Directions for this task >> Print out each entry without alteration, and keep the pictures out.

Data to use >>
-- Opening Marker --
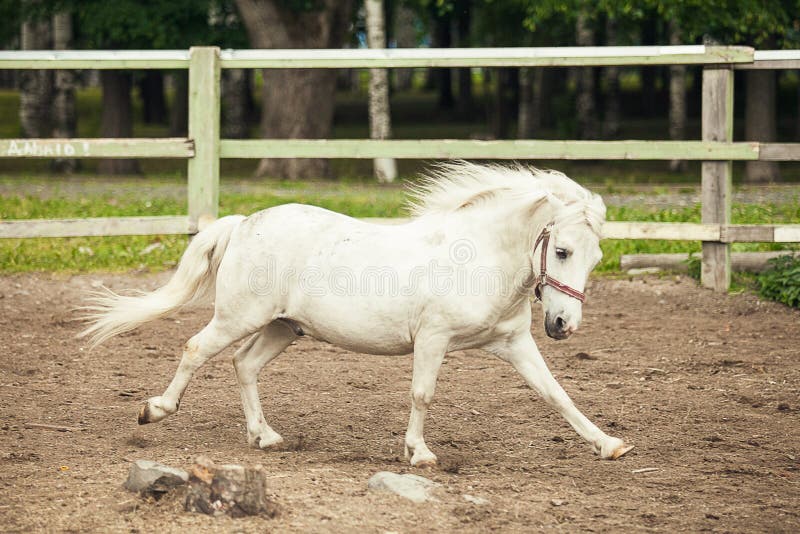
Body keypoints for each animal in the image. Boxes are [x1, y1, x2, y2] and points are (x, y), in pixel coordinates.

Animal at [80, 162, 632, 466]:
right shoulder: (433, 339)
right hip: (240, 317)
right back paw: (154, 410)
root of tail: (243, 223)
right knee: (196, 350)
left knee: (244, 365)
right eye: (561, 251)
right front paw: (420, 453)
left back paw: (265, 437)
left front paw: (608, 445)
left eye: (595, 258)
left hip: (284, 327)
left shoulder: (514, 343)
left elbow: (556, 394)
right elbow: (422, 394)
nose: (563, 326)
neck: (477, 256)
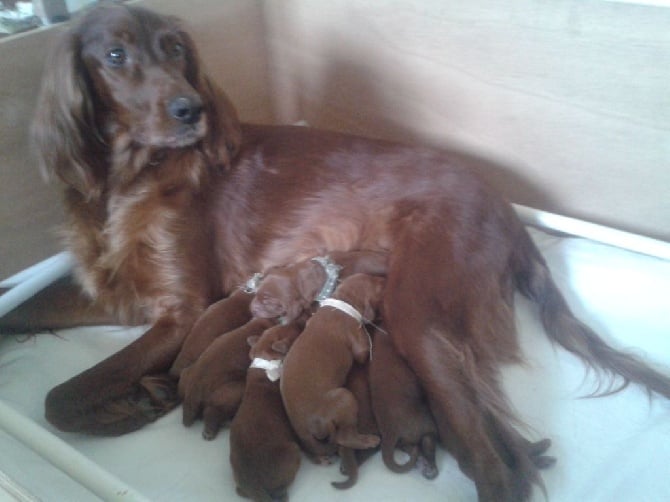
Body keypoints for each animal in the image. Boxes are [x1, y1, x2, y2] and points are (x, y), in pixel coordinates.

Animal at [232, 324, 304, 500]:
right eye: (295, 333)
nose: (300, 323)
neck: (267, 363)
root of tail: (255, 487)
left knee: (240, 492)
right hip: (293, 451)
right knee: (282, 488)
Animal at [278, 274, 384, 462]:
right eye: (379, 284)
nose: (385, 278)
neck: (343, 303)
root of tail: (305, 430)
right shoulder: (359, 344)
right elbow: (362, 351)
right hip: (344, 397)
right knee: (345, 437)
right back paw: (369, 440)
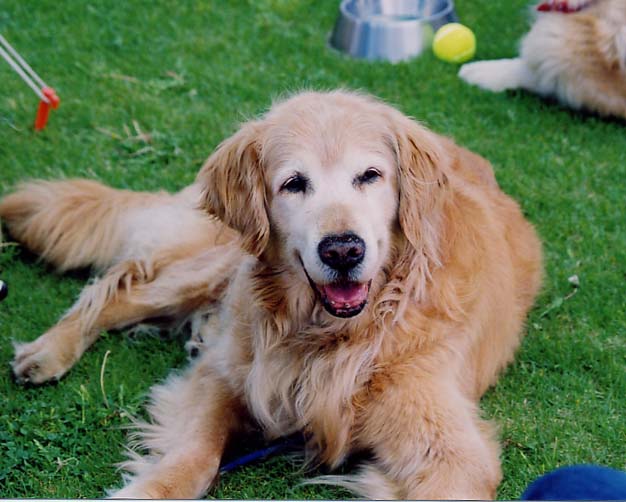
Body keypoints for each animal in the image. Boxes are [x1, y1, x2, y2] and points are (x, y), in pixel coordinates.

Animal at [0, 90, 542, 499]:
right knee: (114, 292)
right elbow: (194, 456)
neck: (331, 337)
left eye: (370, 176)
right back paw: (48, 351)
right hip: (215, 266)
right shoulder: (224, 376)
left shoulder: (452, 448)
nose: (343, 249)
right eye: (293, 184)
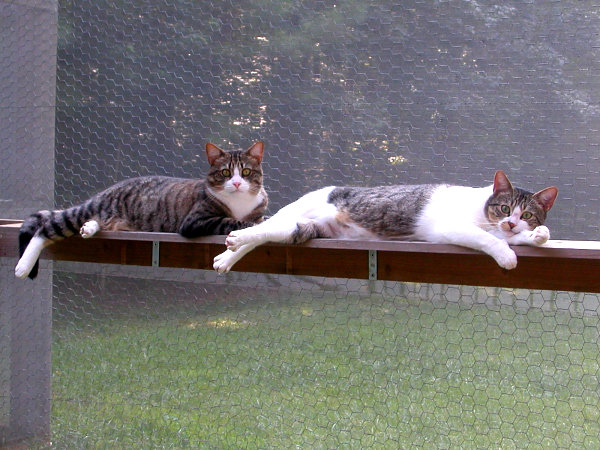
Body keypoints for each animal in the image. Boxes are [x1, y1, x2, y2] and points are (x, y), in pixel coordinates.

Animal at [15, 141, 268, 278]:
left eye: (246, 172)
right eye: (225, 173)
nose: (237, 183)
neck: (239, 202)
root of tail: (108, 190)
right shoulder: (195, 220)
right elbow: (228, 220)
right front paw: (250, 223)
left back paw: (88, 228)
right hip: (87, 210)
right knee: (46, 228)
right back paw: (23, 266)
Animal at [214, 171, 556, 270]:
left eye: (526, 214)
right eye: (504, 208)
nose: (511, 222)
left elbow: (513, 237)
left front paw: (536, 235)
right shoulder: (454, 228)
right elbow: (489, 239)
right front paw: (507, 256)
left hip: (299, 229)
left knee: (265, 234)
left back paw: (226, 256)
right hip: (295, 214)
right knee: (257, 229)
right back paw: (230, 246)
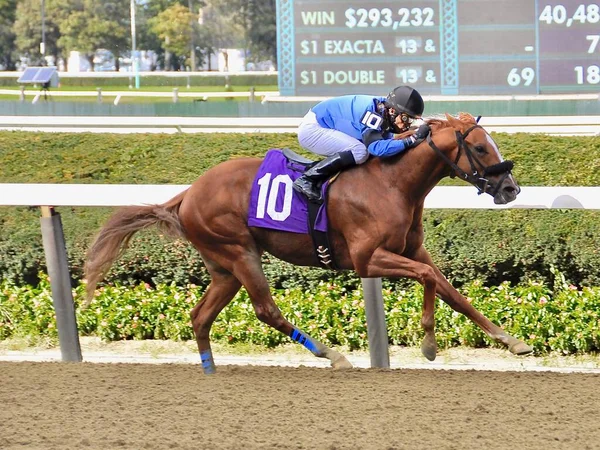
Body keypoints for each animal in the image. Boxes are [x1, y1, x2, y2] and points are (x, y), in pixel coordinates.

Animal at [83, 114, 528, 374]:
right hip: (239, 252)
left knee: (199, 316)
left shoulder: (410, 251)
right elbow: (428, 279)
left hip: (223, 267)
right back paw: (333, 355)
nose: (511, 188)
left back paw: (211, 372)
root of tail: (188, 193)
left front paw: (512, 341)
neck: (391, 182)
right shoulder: (368, 260)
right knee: (265, 310)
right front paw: (430, 345)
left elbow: (453, 291)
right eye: (480, 146)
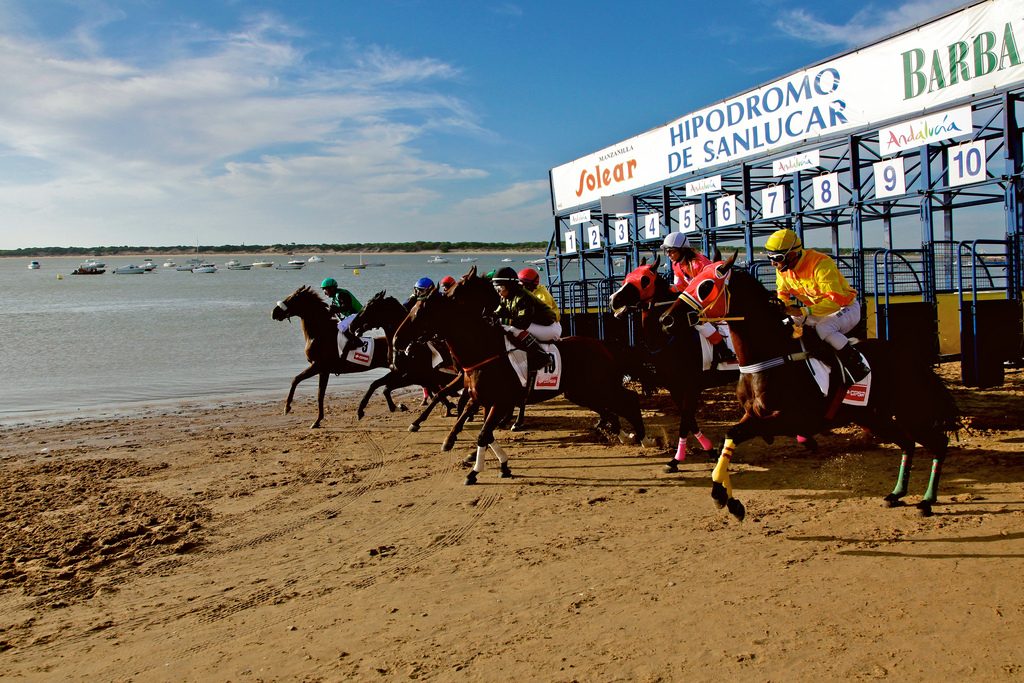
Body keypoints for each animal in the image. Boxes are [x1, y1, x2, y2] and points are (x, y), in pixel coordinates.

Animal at [346, 290, 462, 419]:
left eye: (368, 307)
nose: (351, 326)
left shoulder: (411, 376)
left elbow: (386, 388)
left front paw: (397, 407)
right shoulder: (398, 372)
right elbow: (376, 384)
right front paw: (361, 410)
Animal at [393, 274, 643, 483]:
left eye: (421, 312)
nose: (396, 339)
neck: (485, 350)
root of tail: (604, 346)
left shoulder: (501, 401)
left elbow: (483, 433)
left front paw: (475, 471)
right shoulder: (481, 398)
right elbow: (482, 429)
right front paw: (497, 463)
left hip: (598, 385)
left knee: (628, 399)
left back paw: (640, 436)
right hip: (582, 392)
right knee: (610, 409)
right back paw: (621, 433)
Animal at [610, 253, 741, 473]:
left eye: (644, 279)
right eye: (627, 276)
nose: (613, 299)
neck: (671, 339)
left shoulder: (691, 386)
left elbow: (685, 422)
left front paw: (676, 460)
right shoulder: (675, 387)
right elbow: (690, 422)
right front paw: (710, 451)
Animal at [663, 254, 958, 518]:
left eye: (705, 285)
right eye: (690, 280)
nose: (666, 319)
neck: (772, 357)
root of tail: (912, 359)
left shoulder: (793, 419)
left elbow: (734, 432)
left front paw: (725, 496)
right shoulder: (753, 415)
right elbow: (730, 434)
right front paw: (726, 497)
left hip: (911, 411)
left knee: (939, 443)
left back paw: (927, 501)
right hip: (876, 416)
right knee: (908, 444)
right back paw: (896, 494)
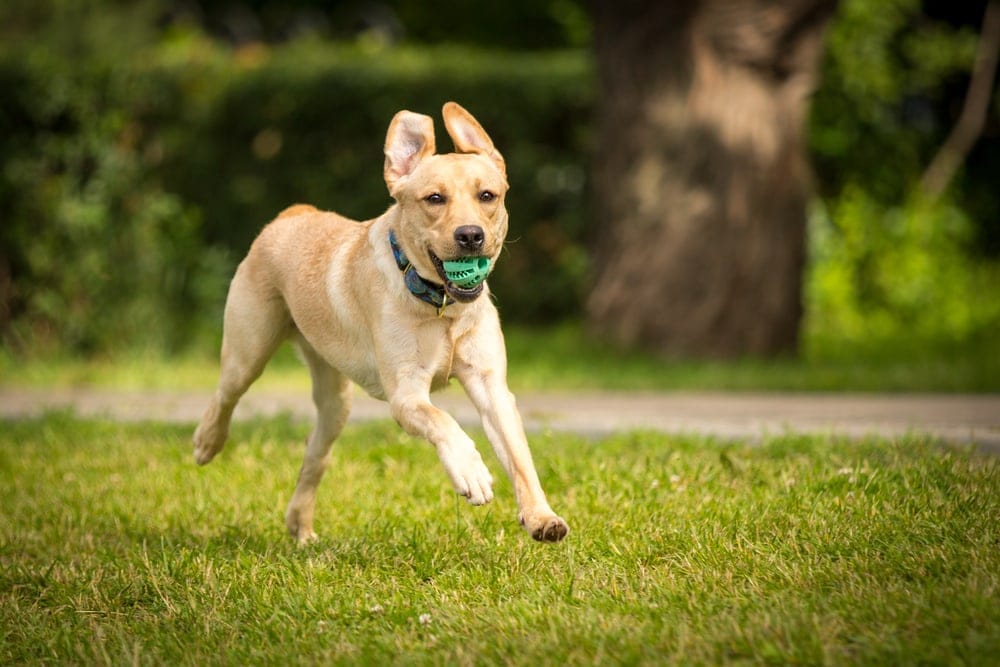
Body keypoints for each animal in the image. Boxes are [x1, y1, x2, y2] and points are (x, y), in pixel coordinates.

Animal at [193, 103, 572, 544]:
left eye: (487, 196)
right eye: (434, 198)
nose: (471, 235)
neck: (441, 309)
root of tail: (293, 213)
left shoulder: (491, 385)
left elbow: (518, 455)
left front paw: (541, 517)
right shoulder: (405, 394)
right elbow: (443, 420)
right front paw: (471, 472)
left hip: (335, 400)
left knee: (314, 456)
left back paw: (300, 527)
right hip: (248, 348)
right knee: (225, 395)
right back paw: (206, 443)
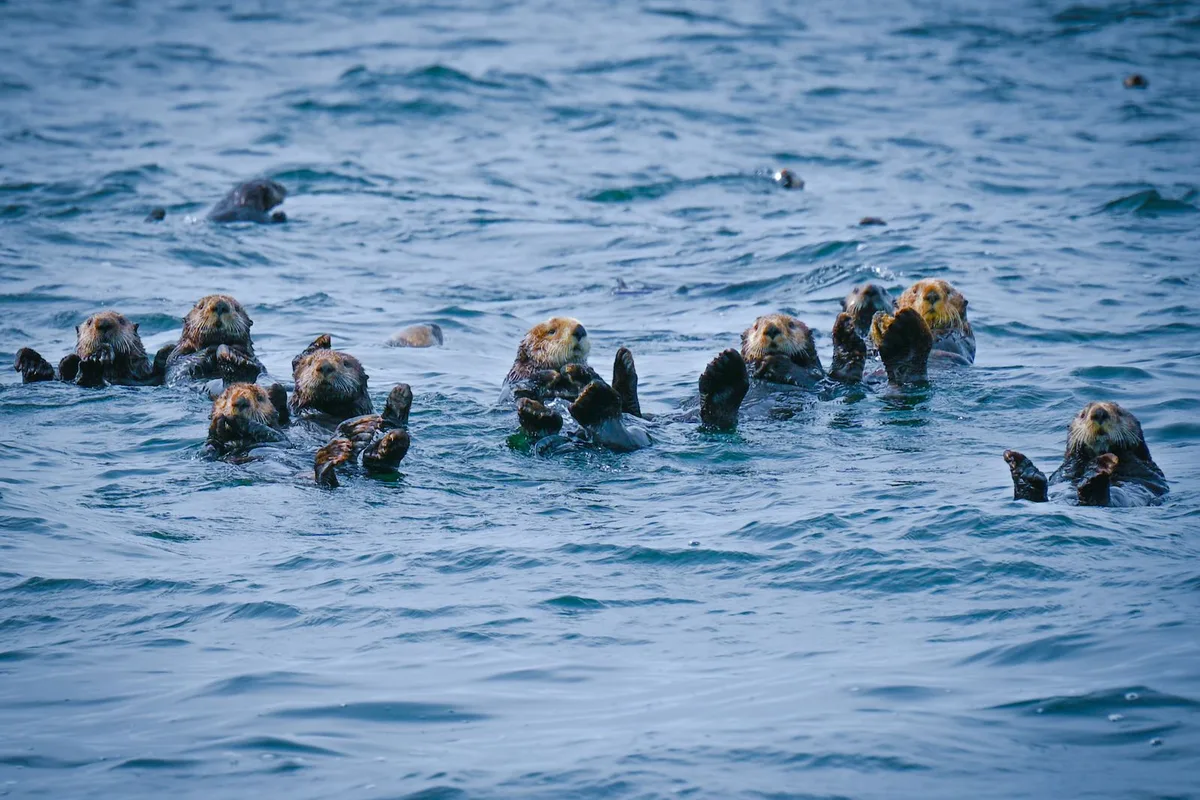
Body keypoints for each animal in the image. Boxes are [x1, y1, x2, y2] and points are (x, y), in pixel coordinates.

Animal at [1003, 402, 1168, 507]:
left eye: (1119, 413)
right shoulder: (1067, 468)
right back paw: (1022, 471)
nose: (1099, 413)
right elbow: (1068, 468)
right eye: (1083, 415)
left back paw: (1097, 473)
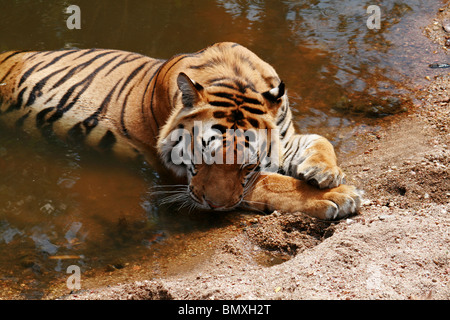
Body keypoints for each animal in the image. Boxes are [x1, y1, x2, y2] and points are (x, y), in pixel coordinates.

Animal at [0, 42, 360, 220]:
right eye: (202, 155)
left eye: (246, 165)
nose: (213, 207)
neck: (235, 78)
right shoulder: (171, 171)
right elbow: (271, 183)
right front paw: (338, 196)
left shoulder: (283, 136)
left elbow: (320, 140)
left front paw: (324, 173)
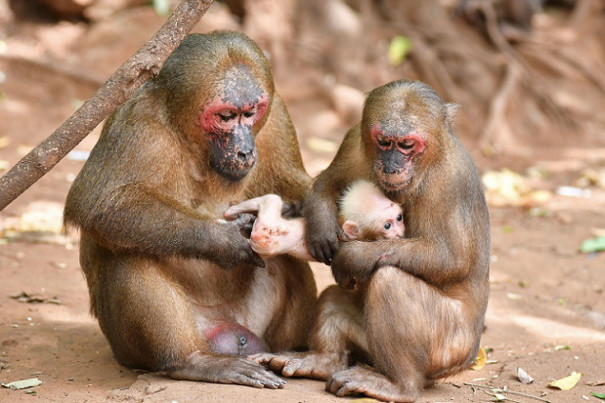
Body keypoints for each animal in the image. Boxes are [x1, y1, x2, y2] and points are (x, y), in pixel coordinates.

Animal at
-- Closing Marker --
Response box >>
Body keypoints for each animal in the image. Boxes are [x1, y1, x2, y2] and points are (x, y), in pixel coordinates.

Animal at [80, 162, 632, 466]:
right shoulder: (433, 339)
right hip: (240, 317)
right back paw: (154, 410)
root of tail: (243, 223)
right knee: (196, 350)
left knee: (244, 365)
right eye: (561, 251)
right front paw: (420, 453)
left back paw: (265, 437)
left front paw: (608, 445)
left eye: (595, 258)
left hip: (284, 327)
left shoulder: (514, 343)
left elbow: (556, 394)
right elbow: (422, 394)
nose: (563, 326)
neck: (477, 256)
Body keypoints for each animal in the image. Boxes are [x1, y1, x2, y2] and points are (x, y), in pixel coordinates.

Animal at [232, 324, 304, 500]:
right eye: (295, 333)
nose: (300, 323)
neck: (267, 363)
root of tail: (255, 487)
left knee: (240, 492)
right hip: (293, 451)
right knee: (282, 488)
Animal at [278, 274, 384, 462]:
right eye: (379, 284)
nose: (385, 278)
neck: (343, 303)
root of tail: (305, 430)
right shoulder: (359, 344)
right elbow: (362, 351)
right hip: (344, 397)
right knee: (345, 437)
right back paw: (369, 440)
Body keypoints for each animal in the image. Boxes are [x1, y1, x2, y2] and points are (x, y), in pixel coordinates.

Animal at [0, 90, 542, 499]:
right knee: (114, 292)
right elbow: (194, 456)
neck: (331, 337)
left eye: (370, 176)
right back paw: (48, 351)
right hip: (215, 266)
right shoulder: (224, 376)
left shoulder: (452, 448)
nose: (343, 249)
right eye: (293, 184)
Body keypoints for each animal in the image. Boxes are [x1, y1, x2, y2] and points are (x, y), in pixel coordinates.

Animal at [15, 141, 268, 278]:
left eye: (246, 172)
right eye: (225, 173)
nose: (237, 183)
neck: (239, 202)
root of tail: (108, 190)
right shoulder: (195, 220)
right elbow: (228, 220)
right front paw: (250, 223)
left back paw: (88, 228)
right hip: (87, 210)
right knee: (46, 228)
right back paw: (23, 266)
Animal at [214, 171, 556, 270]:
left eye: (526, 214)
right eye: (504, 208)
nose: (511, 222)
left elbow: (513, 237)
left front paw: (536, 235)
right shoulder: (454, 228)
right elbow: (489, 239)
right front paw: (507, 256)
left hip: (299, 229)
left knee: (265, 234)
left back paw: (226, 256)
right hip: (295, 214)
right knee: (257, 229)
right back paw: (230, 246)
Body keypoints for each animal in the image. Boxes are [x1, y1, x2, y2] and points are (x, y), in pixel coordinates.

Animal at [83, 114, 528, 374]:
right hip: (239, 252)
left knee: (199, 316)
left shoulder: (410, 251)
right elbow: (428, 279)
left hip: (223, 267)
right back paw: (333, 355)
nose: (511, 188)
left back paw: (211, 372)
root of tail: (188, 193)
left front paw: (512, 341)
neck: (391, 182)
right shoulder: (368, 260)
right knee: (265, 310)
right front paw: (430, 345)
left elbow: (453, 291)
right eye: (480, 146)
Body keypoints for each animal in the image. Boxes are [x1, y1, x2, y2] and points are (x, y), in pixel coordinates.

Animal at [346, 290, 462, 419]:
left eye: (368, 307)
nose: (351, 326)
left shoulder: (411, 376)
left elbow: (386, 388)
left front paw: (397, 407)
right shoulder: (398, 372)
right elbow: (376, 384)
right front paw: (361, 410)
Animal at [393, 274, 643, 483]:
left eye: (421, 312)
nose: (396, 339)
neck: (485, 350)
root of tail: (604, 346)
left shoulder: (501, 401)
left elbow: (483, 433)
left front paw: (475, 471)
right shoulder: (481, 398)
right elbow: (482, 429)
right front paw: (497, 463)
left hip: (598, 385)
left knee: (628, 399)
left back paw: (640, 436)
right hip: (582, 392)
right knee: (610, 409)
right back paw: (621, 433)
Animal at [610, 253, 741, 473]:
left eye: (644, 279)
right eye: (627, 276)
nose: (613, 299)
neck: (671, 339)
left shoulder: (691, 386)
left elbow: (685, 422)
left front paw: (676, 460)
right shoulder: (675, 387)
right elbow: (690, 422)
right front paw: (710, 451)
Animal at [663, 254, 958, 518]:
left eye: (705, 285)
right eye: (690, 280)
nose: (666, 319)
neck: (772, 357)
root of tail: (912, 359)
left shoulder: (793, 419)
left elbow: (734, 432)
left front paw: (725, 496)
right shoulder: (753, 415)
right elbow: (730, 434)
right front paw: (726, 497)
left hip: (911, 411)
left knee: (939, 443)
left back paw: (927, 501)
right hip: (876, 416)
right knee: (908, 444)
right back paw: (896, 494)
Body keypoints for each animal in the image. Boxes are [x1, y1, x2, y2] and points are (x, y), in pixel coordinates.

Animal at [193, 103, 572, 544]:
left eye: (487, 196)
right eye: (434, 198)
nose: (471, 235)
neck: (441, 309)
root of tail: (293, 213)
left shoulder: (491, 385)
left elbow: (518, 455)
left front paw: (541, 517)
right shoulder: (405, 394)
right elbow: (443, 420)
right front paw: (471, 472)
left hip: (335, 400)
left knee: (314, 456)
left back paw: (300, 527)
right hip: (248, 348)
right knee: (225, 395)
right back paw: (206, 443)
Body keypoints for each animal in the image. Boxes are [x1, y1, x2, y2] and points are (x, y), in pixel coordinates.

Animal at [1003, 402, 1168, 507]:
left eye: (1119, 413)
right shoulder: (1067, 468)
right back paw: (1022, 471)
nose: (1099, 413)
right elbow: (1068, 468)
right eye: (1083, 415)
left back paw: (1097, 473)
Body keypoints for each animal in the image. Boxes are [x1, y1, x2, y2] and points are (x, y), in pixel coordinates.

Animal at [0, 42, 360, 220]:
right eye: (202, 155)
left eye: (246, 165)
nose: (213, 207)
neck: (235, 78)
right shoulder: (171, 171)
right elbow: (271, 183)
right front paw: (338, 196)
left shoulder: (283, 136)
left elbow: (320, 140)
left front paw: (324, 173)
Body keypoints for each animal in the image. Boxes are [x1, y1, x2, y2] and points are (x, y), in pixel coordinates.

Animal at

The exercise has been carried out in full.